Côté Microsoft, GPT-5.5 sera disponible dans Microsoft Foundry dès aujourdh’ui. Le billet officiel d’Azure positionne cette arrivée dans la continuité de la série : « GPT-5.5 fait progresser cette trajectoire avec un raisonnement plus profond sur les contextes longs, une exécution agentique plus fiable, une précision accrue du pilotage d’ordinateur et une meilleure efficacité en nombre de jetons — conçu pour des flux de travail professionnels soutenus et à enjeu élevé. » Combiner ce modèle frontière avec une plateforme de gouvernance d’entreprise doit permettre aux DSI de mettre enfin l’IA agentique en production sans avoir à réinventer leurs contrôles de sécurité et de conformité.
Disponibilité : d’abord ChatGPT et Codex, ensuite l’API
Le déploiement de GPT-5.5 démarre immédiatement pour les abonnés payants de ChatGPT : les formules Plus, Pro, Business et Enterprise accèdent à GPT-5.5 Thinking, tandis que la variante GPT-5.5 Pro (dédiée aux charges de travail les plus exigeantes, avec du calcul de test parallèle supplémentaire) est réservée aux abonnements Pro, Business et Enterprise.
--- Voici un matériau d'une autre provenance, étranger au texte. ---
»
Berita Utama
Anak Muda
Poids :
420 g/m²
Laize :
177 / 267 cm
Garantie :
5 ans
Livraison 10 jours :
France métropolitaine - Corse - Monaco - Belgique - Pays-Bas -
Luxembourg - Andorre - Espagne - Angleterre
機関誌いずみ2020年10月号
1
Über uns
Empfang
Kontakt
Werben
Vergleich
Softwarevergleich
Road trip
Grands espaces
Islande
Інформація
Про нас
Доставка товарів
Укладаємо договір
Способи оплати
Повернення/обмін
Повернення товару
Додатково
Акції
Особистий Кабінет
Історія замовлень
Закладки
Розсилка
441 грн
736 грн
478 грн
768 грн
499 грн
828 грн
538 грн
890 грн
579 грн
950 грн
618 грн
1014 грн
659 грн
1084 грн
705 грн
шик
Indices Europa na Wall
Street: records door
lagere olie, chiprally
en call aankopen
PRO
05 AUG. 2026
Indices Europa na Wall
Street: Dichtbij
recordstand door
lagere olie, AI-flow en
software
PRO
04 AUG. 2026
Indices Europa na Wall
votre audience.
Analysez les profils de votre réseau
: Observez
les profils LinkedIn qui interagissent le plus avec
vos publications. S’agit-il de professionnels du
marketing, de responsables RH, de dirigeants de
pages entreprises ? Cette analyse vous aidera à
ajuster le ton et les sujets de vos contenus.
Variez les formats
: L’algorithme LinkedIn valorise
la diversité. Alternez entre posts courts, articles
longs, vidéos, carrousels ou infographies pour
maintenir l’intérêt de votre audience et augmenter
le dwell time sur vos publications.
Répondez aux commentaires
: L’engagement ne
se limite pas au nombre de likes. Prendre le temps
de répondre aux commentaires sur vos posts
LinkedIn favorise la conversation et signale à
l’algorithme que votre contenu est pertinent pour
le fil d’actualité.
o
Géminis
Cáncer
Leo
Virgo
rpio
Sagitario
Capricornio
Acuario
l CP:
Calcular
Codex, l’agent de développement d’OpenAI qui revendique désormais quatre millions d’utilisateurs hebdomadaires, en bénéficie également dès le premier jour. On notera toutefois que sur ChatGPT, le mode « Instant » demeure figé sur GPT 5.3.
Pour les développeurs tiers en revanche, il faudra patienter. L’accès API n’est pas disponible au lancement : OpenAI invoque la nécessité d’intégrer des garde-fous supplémentaires en matière de cybersécurité avant d’ouvrir les vannes. Les grilles tarifaires qui circulent situent GPT-5.5 à 5 dollars par million de jetons en entrée et 30 dollars en sortie, avec un GPT-5.5 Pro à 30 et 180 dollars pour les usages les plus lourds. Plus cher que Claude Sonnet 4.6, moins cher qu’Opus 4.7 sur l’entrée. L’éditeur met toutefois en avant une baisse d’environ 40 % du nombre de jetons nécessaires pour produire un résultat équivalent, ce qui rétablit à peu près l’équilibre économique face à la génération précédente.
Les entreprises vont devoir s’habituer à une cadence de sortie accélérée. Six semaines entre deux itérations, cela laisse peu de temps pour évaluer un nouveau modèle sur les usages internes des entreprises. Mais il va falloir se synchroniser sur ce tempo. Jakub Pachocki, directeur scientifique d’OpenAI, prévient d’ailleurs sans détour : « Nous observons des améliorations assez significatives à court terme, et extrêmement significatives à moyen terme. À vrai dire, je pense que les deux dernières années ont même été étonnamment lentes. » Avis aux amateurs.